● **EXTRAIT DU TEXTE**:
------------------------------

Pour le député (LFI) Adrien Quatennens, le Conseil de défense “n’est pas un cadre pour prendre des décisions d’ordre sanitaire”
Dernière modification : 21 juin 2022
Auteur : Jean-Paul Markus, Professeur de droit à l’Université Paris-Saclay
Source : France Info, 9 novembre 2020
Le Conseil de défense et de sécurité nationale dans sa formule actuelle date de 2009. Il a été conçu pour faire face à une “crise majeure” qui inclut le cas d’une crise sanitaire, si on se réfère aux débat au Parlement lors du vote de la loi qui a établi ce Conseil de défense.
Le député LFI pose une question importante car on peut légitimement se demander en quoi la lutte contre l’épidémie de Covid-19 concerne la défense militaire. Ce faisant, il se trompe et à sa décharge, la réponse n’est pas bien évidente.
Le Conseil de défense existe depuis le 19ème siècle, mais sa forme actuelle est celle d’un « Conseil de défense et de sécurité nationale », prévu par le code de la défense, depuis une réforme de 2009. Ce conseil reste bien axé sur les questions de défense, auxquelles ont été ajoutées les questions de sécurité nationale telles que la lutte contre le terrorisme ou le renseignement, afin d’assurer une certaine cohérence dans l’action.
Mais le code de la défense ajoute que ce conseil « définit les orientations en matière (…) de planification des réponses aux crises majeures ». L’épidémie actuelle constitue-t-elle une « crise majeure » ? Assurément, mais est-ce une crise majeure au sens du code de la défense ? Car tout texte de loi se lit de façon contextuelle : un texte placé dans le code de la défense, comme l’affirme naturellement M. Quatennens, vise la défense et pas la santé.
Il faut donc aller chercher l’intention du législateur de 2009 lorsqu’il a créé ce Conseil de défense nouvelle formule. Cette intention se trouve dans les débats parlementaires ayant abouti à la loi de 2009 : le premier indice qu’on trouve est que le Parlement y appréhende la défense de façon « globale » (rapport parlementaire, p. 21), dans tous les domaines, face à ce qu’il appelle « l’interconnexion croissante des menaces et des crises » (même rapport, p. 12). Le même rapport est encore plus explicite : « la politique de défense doit répondre à une agression armée et participer à la lutte contre les autres menaces justifiant une contribution des forces armées (terrorisme, crise sanitaire…) » (même rapport, p. 22). On se rappelle d’ailleurs que les forces armées ont contribué à la lutte contre la Covid-19 par leurs moyens sanitaires.

------------------------------

● **SUPPORTS D'ÉTUDE**:

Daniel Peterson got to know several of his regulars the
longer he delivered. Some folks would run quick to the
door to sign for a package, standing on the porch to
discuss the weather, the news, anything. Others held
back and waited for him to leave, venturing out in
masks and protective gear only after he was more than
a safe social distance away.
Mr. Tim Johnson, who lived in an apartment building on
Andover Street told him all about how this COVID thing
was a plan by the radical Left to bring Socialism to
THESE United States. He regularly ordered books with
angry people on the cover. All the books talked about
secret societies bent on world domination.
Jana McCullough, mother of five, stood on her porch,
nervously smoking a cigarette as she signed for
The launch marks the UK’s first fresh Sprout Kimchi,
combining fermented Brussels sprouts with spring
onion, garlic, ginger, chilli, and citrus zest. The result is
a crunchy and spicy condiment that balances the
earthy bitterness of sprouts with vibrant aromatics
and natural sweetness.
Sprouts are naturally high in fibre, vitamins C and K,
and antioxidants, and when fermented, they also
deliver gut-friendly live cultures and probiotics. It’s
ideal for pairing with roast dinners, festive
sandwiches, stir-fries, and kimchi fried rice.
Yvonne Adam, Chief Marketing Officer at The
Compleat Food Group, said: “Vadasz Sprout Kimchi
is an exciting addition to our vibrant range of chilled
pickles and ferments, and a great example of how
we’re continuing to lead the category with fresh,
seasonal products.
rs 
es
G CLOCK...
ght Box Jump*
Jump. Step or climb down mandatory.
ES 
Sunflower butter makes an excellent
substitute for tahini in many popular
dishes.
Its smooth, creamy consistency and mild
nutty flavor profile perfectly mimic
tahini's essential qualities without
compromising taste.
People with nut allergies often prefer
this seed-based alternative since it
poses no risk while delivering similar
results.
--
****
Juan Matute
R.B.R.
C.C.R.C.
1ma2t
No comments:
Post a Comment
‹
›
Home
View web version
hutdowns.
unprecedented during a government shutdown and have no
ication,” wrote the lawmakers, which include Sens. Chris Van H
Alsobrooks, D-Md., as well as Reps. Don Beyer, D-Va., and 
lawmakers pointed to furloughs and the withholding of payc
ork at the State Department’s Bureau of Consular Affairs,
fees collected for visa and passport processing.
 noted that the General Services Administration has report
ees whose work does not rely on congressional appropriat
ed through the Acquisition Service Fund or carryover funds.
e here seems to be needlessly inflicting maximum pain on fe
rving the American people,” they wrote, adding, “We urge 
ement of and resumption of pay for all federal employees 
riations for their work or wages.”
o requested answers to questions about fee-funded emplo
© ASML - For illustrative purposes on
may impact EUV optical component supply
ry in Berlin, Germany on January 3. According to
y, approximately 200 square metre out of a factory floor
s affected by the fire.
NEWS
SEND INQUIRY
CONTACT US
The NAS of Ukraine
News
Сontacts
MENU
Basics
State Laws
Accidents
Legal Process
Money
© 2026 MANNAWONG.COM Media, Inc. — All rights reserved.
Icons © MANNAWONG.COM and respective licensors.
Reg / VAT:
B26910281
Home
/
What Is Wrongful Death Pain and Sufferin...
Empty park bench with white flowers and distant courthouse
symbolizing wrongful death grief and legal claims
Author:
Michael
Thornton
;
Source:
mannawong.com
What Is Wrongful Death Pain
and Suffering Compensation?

------------------------------

● **ACTIVITÉ 1**: Transcrivez fidèlement le passage de l'extrait sur le Conseil de défense qui commence à « Le Conseil de défense existe » et se termine à « cohérence dans l’action. ».
● **ACTIVITÉ 2**: Relevez tous les numéros de page du rapport parlementaire cités dans l'extrait sur le Conseil de défense.
Les enregistrements proviennent d'une autre source que l'extrait.

● **RÉSULTAT 1**:
Le Conseil de défense existe depuis le 19ème siècle, mais sa forme actuelle est celle d’un « Conseil de défense et de sécurité nationale », prévu par le code de la défense, depuis une réforme de 2009. Ce conseil reste bien axé sur les questions de défense, auxquelles ont été ajoutées les questions de sécurité nationale telles que la lutte contre le terrorisme ou le renseignement, afin d’assurer une certaine cohérence dans l’action.

● **RÉSULTAT 2**: p. 21, p. 12, p. 22